The PRO-C3 biomarker is relevant for drug development in particularly chronic diseases with a fibrotic component e.g., non-alcoholic steatohepatitis (NASH, also known as MASH), idiopathic pulmonary fibrosis (IPF) and multiple cancer types with solid tumors.

"This collaboration will allow faster and broader access to Nordic's precision medicine enabling biomarker PRO-C3. We are very happy to be able to help drug developers in their efforts to bring new drugs for debilitating and deadly chronic diseases to market faster, more cost-efficiently, and in the future, have the potential to improve patients' lives" said Morten A. Karsdal, Chief Executive Officer of Nordic Bioscience.

The PRO-C3 biomarker quantifies the formation of type lll collagen via measurements in blood samples. Moreover, the FDA has recently issued a Letter of Support for further investigations of the PRO-C3 biomarker as a proposed prognostic biomarker in clinical trials of patients with solid tumors. Tumor fibrosis is a common denominator in a proportion of patients across solid tumor types and is associated with a more aggressive tumor progression and poor overall survival.

The PRO-C3 biomarker assay is measured on the fully automated cobas® e platform from Roche. Until now it has only been possible to measure PRO-C3 in the Nordic Bioscience laboratory in Herlev, Denmark, but RUO availability in China facilitates broader market access.

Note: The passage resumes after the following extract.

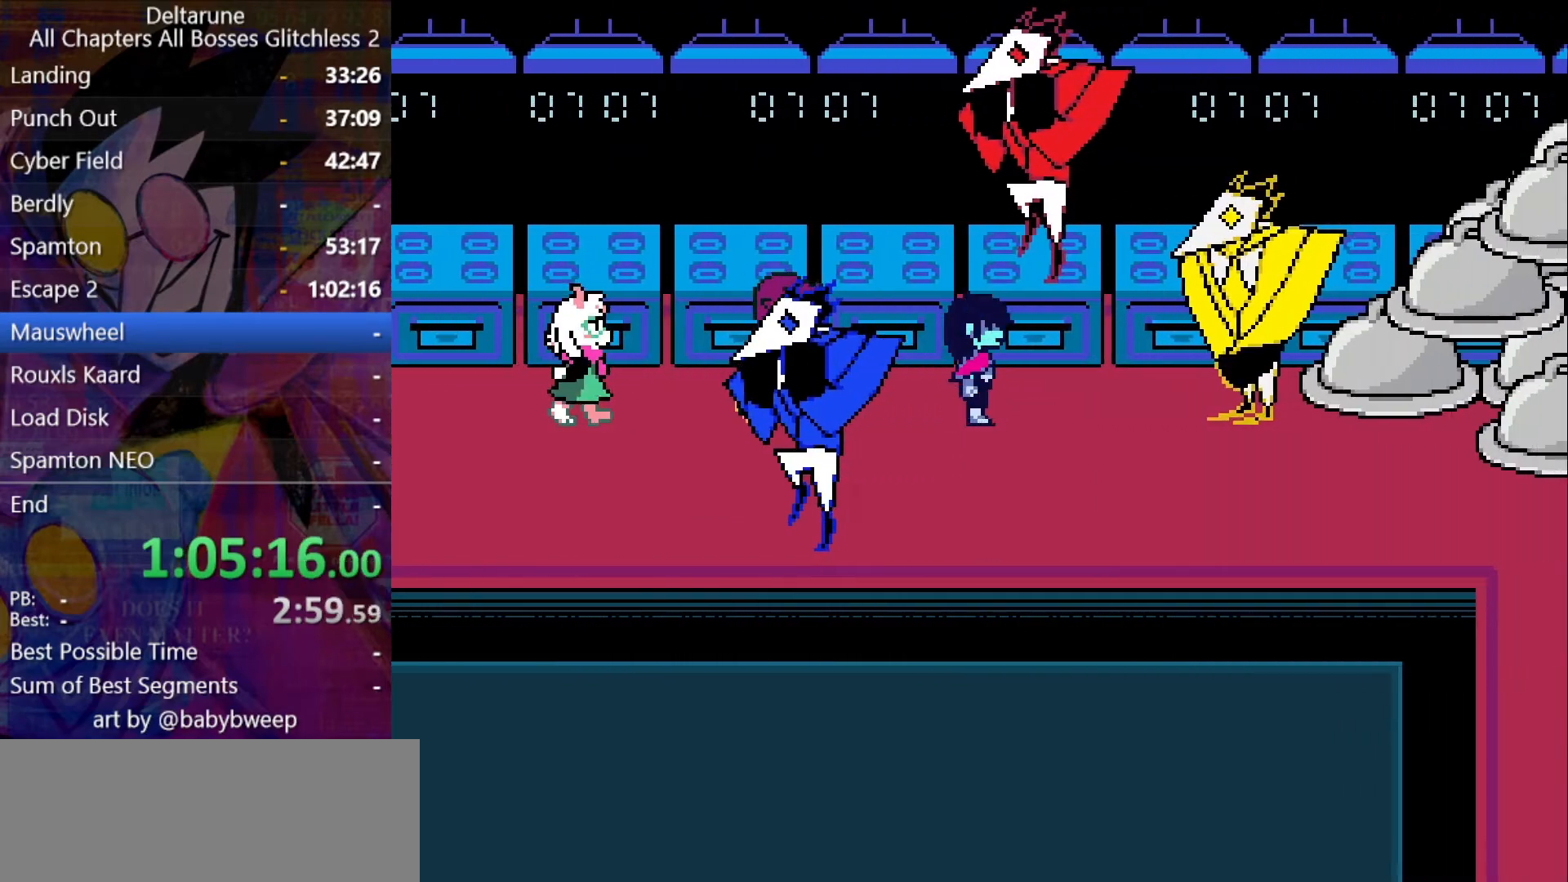
{"keys": ["right", "shift"], "events": [[66, "down", "down"], [266, "down", "up"]]}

The license agreement between Nordic Bioscience and Roche will put multiple Nordic Bioscience biomarkers on the fully automated cobas® e platform from Roche over the coming years. This enables better research and drug development in chronic disease in which the ECM and collagens are central components. That is the case for almost 50 chronic diseases that until now have limited treatment options and represent a major challenge for patients and society.